(Stated task A): Report every line in the rows that contains the string "fill", matching case exactly.

══ Given passage ══

Silver is spiking upwards. Its price, as reported by the London Bullion Market Association’s daily fix, has jumped 21.5% from $27.64 a troy ounce on August 15 to $33.60 on September 10.

 

But there’s a question as to how long this price surge will last since what’s moving the market is not the fundamentals of supply and demand, but expectations about monetary policy and currency swings.   

 

Since an estimated 55% of the market for silver is industrial users, normally, industrial demand is the main driver of silver prices, but that’s not the case this time. Rather, “it is the threat of further monetary debasement that is lifting gold and silver prices higher at the moment,” says Martin Arnold, the head of research at ETF Securities (UK) Limited in London. The Federal Reserve’s Federal Open Market Committee is expected to announce more economic stimulus in the form of more quantitative easing (QE) at its next meeting on September 12 and 13, and basically, cheaper money makes for higher prices in silver and gold. “It appears that QE is on the way, and investors are moving into position for this scenario,” he says.

═══

(Stated task B): Shorten the paragraph of the silver article above that begins "Since an estimated 55% of the market" while keeping its main facts.

══ Data rows ══

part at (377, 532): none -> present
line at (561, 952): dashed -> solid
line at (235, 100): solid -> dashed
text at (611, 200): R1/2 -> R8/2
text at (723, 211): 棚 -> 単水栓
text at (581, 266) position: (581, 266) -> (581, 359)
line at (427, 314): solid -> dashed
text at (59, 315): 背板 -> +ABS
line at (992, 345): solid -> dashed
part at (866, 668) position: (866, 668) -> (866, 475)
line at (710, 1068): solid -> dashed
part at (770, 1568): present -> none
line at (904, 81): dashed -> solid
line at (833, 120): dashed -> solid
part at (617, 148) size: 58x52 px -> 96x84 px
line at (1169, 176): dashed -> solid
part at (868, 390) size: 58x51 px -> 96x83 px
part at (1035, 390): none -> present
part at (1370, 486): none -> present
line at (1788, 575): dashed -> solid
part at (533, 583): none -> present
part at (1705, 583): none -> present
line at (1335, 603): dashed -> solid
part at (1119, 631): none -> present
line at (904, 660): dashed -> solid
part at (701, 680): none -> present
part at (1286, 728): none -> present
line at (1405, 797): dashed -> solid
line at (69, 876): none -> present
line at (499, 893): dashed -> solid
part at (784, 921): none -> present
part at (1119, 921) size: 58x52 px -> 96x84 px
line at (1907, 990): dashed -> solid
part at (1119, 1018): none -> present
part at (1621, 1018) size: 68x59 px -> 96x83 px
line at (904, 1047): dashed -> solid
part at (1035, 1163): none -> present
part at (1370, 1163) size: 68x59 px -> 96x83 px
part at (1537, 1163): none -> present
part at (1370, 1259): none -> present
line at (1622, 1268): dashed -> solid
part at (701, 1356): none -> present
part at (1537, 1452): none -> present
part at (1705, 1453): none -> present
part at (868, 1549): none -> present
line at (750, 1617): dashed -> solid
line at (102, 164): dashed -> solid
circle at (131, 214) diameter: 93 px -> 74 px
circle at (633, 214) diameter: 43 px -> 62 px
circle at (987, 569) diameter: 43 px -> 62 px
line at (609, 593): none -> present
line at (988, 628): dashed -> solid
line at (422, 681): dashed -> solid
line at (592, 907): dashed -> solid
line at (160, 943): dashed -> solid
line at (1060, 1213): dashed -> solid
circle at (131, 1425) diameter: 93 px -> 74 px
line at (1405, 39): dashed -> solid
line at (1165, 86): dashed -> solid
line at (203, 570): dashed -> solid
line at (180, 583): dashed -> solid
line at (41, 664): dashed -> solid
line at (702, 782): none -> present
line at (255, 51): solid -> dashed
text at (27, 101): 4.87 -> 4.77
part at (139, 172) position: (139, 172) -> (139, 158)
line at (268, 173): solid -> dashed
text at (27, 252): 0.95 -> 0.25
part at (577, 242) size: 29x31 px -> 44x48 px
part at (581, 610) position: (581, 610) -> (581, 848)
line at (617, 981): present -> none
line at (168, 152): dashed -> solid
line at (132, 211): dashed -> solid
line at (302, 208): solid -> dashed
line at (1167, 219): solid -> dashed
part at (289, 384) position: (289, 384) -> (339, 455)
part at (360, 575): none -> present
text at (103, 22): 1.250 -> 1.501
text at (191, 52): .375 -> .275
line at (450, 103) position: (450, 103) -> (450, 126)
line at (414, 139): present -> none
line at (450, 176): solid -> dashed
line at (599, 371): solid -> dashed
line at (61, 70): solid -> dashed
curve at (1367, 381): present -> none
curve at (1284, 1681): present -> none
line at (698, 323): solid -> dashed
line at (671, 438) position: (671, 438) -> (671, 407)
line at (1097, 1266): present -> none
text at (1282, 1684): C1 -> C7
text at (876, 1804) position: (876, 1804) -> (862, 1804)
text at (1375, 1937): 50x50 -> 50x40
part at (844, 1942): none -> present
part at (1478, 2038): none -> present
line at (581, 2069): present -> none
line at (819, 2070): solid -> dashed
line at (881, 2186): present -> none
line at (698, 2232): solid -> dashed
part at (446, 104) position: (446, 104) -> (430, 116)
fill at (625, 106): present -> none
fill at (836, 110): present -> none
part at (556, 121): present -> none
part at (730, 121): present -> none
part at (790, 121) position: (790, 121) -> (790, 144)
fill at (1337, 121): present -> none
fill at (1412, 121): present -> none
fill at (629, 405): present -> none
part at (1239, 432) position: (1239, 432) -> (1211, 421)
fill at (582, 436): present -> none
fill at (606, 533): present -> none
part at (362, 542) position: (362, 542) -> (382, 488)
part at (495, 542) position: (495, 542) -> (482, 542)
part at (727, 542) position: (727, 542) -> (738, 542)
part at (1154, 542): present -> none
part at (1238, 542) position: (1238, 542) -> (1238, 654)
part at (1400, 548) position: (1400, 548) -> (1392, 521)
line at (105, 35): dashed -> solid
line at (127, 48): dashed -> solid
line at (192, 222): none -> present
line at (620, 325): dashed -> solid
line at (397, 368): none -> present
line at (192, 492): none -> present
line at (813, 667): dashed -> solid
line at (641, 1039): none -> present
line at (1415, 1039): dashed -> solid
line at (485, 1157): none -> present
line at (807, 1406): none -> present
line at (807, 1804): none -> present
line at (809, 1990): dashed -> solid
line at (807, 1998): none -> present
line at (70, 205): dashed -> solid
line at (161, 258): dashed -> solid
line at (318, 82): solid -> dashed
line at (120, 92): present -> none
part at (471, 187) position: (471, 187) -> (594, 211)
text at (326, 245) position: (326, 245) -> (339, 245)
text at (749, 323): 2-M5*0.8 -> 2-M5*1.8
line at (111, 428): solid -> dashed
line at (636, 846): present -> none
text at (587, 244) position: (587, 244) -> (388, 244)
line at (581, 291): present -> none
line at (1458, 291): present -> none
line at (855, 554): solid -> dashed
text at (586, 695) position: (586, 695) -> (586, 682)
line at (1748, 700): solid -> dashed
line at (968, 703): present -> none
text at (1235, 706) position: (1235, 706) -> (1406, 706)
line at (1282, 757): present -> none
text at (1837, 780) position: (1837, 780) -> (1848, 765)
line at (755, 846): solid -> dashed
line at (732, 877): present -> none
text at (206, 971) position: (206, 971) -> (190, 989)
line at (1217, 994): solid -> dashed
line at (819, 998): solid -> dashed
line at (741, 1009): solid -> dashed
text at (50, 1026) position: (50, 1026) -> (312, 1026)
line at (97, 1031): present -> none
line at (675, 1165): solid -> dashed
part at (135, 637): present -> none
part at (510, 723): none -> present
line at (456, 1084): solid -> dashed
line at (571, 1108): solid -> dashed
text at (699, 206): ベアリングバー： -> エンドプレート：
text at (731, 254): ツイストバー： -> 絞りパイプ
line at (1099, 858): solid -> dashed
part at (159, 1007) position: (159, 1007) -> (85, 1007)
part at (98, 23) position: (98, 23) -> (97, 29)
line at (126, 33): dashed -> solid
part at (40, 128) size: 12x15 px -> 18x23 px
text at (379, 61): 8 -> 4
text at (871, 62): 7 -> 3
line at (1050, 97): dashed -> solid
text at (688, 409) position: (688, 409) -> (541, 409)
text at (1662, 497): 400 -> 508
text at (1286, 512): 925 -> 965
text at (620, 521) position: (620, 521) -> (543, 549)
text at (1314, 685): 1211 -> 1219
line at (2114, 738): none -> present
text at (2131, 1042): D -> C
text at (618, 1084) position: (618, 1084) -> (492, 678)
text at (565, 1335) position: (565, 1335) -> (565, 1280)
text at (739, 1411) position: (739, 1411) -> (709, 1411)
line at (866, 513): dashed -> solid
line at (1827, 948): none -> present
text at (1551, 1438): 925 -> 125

═══

(Task result A):
fill at (625, 106): present -> none
fill at (836, 110): present -> none
fill at (1337, 121): present -> none
fill at (1412, 121): present -> none
fill at (629, 405): present -> none
fill at (582, 436): present -> none
fill at (606, 533): present -> none

(Task result B): Industrial users make up an estimated 55% of the silver market, so industrial demand normally drives silver prices, but not this time. Martin Arnold, head of research at ETF Securities (UK) Limited in London, says the threat of further monetary debasement is what is lifting gold and silver prices. The Federal Reserve's Federal Open Market Committee is expected to announce more economic stimulus through more quantitative easing (QE) at its September 12 and 13 meeting, and cheaper money means higher silver and gold prices. Arnold says QE appears to be coming and investors are moving into position for it.